Data items:

::::::

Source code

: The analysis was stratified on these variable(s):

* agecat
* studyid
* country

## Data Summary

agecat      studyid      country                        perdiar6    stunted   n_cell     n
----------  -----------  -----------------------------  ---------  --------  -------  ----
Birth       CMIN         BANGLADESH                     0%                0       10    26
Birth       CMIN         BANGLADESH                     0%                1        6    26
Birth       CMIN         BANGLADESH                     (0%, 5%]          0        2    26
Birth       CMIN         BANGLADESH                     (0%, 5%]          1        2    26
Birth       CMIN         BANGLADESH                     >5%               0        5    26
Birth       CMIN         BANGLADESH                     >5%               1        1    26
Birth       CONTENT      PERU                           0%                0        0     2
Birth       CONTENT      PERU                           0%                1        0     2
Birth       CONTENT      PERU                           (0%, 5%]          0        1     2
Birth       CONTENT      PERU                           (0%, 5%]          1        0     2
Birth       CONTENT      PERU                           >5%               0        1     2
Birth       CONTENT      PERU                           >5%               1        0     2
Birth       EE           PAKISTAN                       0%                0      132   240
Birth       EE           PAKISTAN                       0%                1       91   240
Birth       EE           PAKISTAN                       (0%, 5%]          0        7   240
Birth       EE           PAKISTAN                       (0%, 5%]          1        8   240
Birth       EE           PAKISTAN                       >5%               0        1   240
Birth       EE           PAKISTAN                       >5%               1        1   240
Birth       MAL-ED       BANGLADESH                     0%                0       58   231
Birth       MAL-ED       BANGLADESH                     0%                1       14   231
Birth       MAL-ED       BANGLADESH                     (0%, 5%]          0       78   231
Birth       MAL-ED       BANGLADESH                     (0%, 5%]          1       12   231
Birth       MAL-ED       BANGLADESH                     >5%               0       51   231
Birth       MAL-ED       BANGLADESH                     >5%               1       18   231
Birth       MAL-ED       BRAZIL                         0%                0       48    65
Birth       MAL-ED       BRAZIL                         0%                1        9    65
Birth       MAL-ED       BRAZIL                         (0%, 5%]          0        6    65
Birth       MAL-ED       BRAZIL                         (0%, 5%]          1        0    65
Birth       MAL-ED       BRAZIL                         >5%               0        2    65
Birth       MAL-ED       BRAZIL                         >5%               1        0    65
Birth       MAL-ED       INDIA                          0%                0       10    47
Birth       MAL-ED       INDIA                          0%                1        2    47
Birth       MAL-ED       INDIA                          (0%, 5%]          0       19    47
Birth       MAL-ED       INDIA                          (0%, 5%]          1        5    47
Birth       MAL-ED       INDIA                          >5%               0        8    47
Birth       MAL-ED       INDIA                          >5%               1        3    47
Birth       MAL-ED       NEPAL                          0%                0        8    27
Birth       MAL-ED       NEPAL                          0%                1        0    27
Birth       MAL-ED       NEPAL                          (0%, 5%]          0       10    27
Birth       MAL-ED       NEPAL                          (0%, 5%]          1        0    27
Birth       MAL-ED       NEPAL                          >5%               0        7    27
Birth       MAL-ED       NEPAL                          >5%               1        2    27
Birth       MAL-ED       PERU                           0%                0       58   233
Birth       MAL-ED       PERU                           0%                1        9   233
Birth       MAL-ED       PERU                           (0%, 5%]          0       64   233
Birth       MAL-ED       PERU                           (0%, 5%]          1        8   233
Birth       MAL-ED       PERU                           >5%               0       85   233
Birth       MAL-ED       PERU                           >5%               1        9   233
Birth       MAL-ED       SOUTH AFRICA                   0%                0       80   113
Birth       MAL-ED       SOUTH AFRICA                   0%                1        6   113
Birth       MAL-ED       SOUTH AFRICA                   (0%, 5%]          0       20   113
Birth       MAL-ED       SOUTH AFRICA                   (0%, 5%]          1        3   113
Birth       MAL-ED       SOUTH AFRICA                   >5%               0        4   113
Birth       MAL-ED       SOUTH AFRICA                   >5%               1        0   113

::::::

■ Exercise directions
The answer must be an exact copy of every record above.

■ Written answer
Source code

: The analysis was stratified on these variable(s):

* agecat
* studyid
* country

## Data Summary

agecat      studyid      country                        perdiar6    stunted   n_cell     n
----------  -----------  -----------------------------  ---------  --------  -------  ----
Birth       CMIN         BANGLADESH                     0%                0       10    26
Birth       CMIN         BANGLADESH                     0%                1        6    26
Birth       CMIN         BANGLADESH                     (0%, 5%]          0        2    26
Birth       CMIN         BANGLADESH                     (0%, 5%]          1        2    26
Birth       CMIN         BANGLADESH                     >5%               0        5    26
Birth       CMIN         BANGLADESH                     >5%               1        1    26
Birth       CONTENT      PERU                           0%                0        0     2
Birth       CONTENT      PERU                           0%                1        0     2
Birth       CONTENT      PERU                           (0%, 5%]          0        1     2
Birth       CONTENT      PERU                           (0%, 5%]          1        0     2
Birth       CONTENT      PERU                           >5%               0        1     2
Birth       CONTENT      PERU                           >5%               1        0     2
Birth       EE           PAKISTAN                       0%                0      132   240
Birth       EE           PAKISTAN                       0%                1       91   240
Birth       EE           PAKISTAN                       (0%, 5%]          0        7   240
Birth       EE           PAKISTAN                       (0%, 5%]          1        8   240
Birth       EE           PAKISTAN                       >5%               0        1   240
Birth       EE           PAKISTAN                       >5%               1        1   240
Birth       MAL-ED       BANGLADESH                     0%                0       58   231
Birth       MAL-ED       BANGLADESH                     0%                1       14   231
Birth       MAL-ED       BANGLADESH                     (0%, 5%]          0       78   231
Birth       MAL-ED       BANGLADESH                     (0%, 5%]          1       12   231
Birth       MAL-ED       BANGLADESH                     >5%               0       51   231
Birth       MAL-ED       BANGLADESH                     >5%               1       18   231
Birth       MAL-ED       BRAZIL                         0%                0       48    65
Birth       MAL-ED       BRAZIL                         0%                1        9    65
Birth       MAL-ED       BRAZIL                         (0%, 5%]          0        6    65
Birth       MAL-ED       BRAZIL                         (0%, 5%]          1        0    65
Birth       MAL-ED       BRAZIL                         >5%               0        2    65
Birth       MAL-ED       BRAZIL                         >5%               1        0    65
Birth       MAL-ED       INDIA                          0%                0       10    47
Birth       MAL-ED       INDIA                          0%                1        2    47
Birth       MAL-ED       INDIA                          (0%, 5%]          0       19    47
Birth       MAL-ED       INDIA                          (0%, 5%]          1        5    47
Birth       MAL-ED       INDIA                          >5%               0        8    47
Birth       MAL-ED       INDIA                          >5%               1        3    47
Birth       MAL-ED       NEPAL                          0%                0        8    27
Birth       MAL-ED       NEPAL                          0%                1        0    27
Birth       MAL-ED       NEPAL                          (0%, 5%]          0       10    27
Birth       MAL-ED       NEPAL                          (0%, 5%]          1        0    27
Birth       MAL-ED       NEPAL                          >5%               0        7    27
Birth       MAL-ED       NEPAL                          >5%               1        2    27
Birth       MAL-ED       PERU                           0%                0       58   233
Birth       MAL-ED       PERU                           0%                1        9   233
Birth       MAL-ED       PERU                           (0%, 5%]          0       64   233
Birth       MAL-ED       PERU                           (0%, 5%]          1        8   233
Birth       MAL-ED       PERU                           >5%               0       85   233
Birth       MAL-ED       PERU                           >5%               1        9   233
Birth       MAL-ED       SOUTH AFRICA                   0%                0       80   113
Birth       MAL-ED       SOUTH AFRICA                   0%                1        6   113
Birth       MAL-ED       SOUTH AFRICA                   (0%, 5%]          0       20   113
Birth       MAL-ED       SOUTH AFRICA                   (0%, 5%]          1        3   113
Birth       MAL-ED       SOUTH AFRICA                   >5%               0        4   113
Birth       MAL-ED       SOUTH AFRICA                   >5%               1        0   113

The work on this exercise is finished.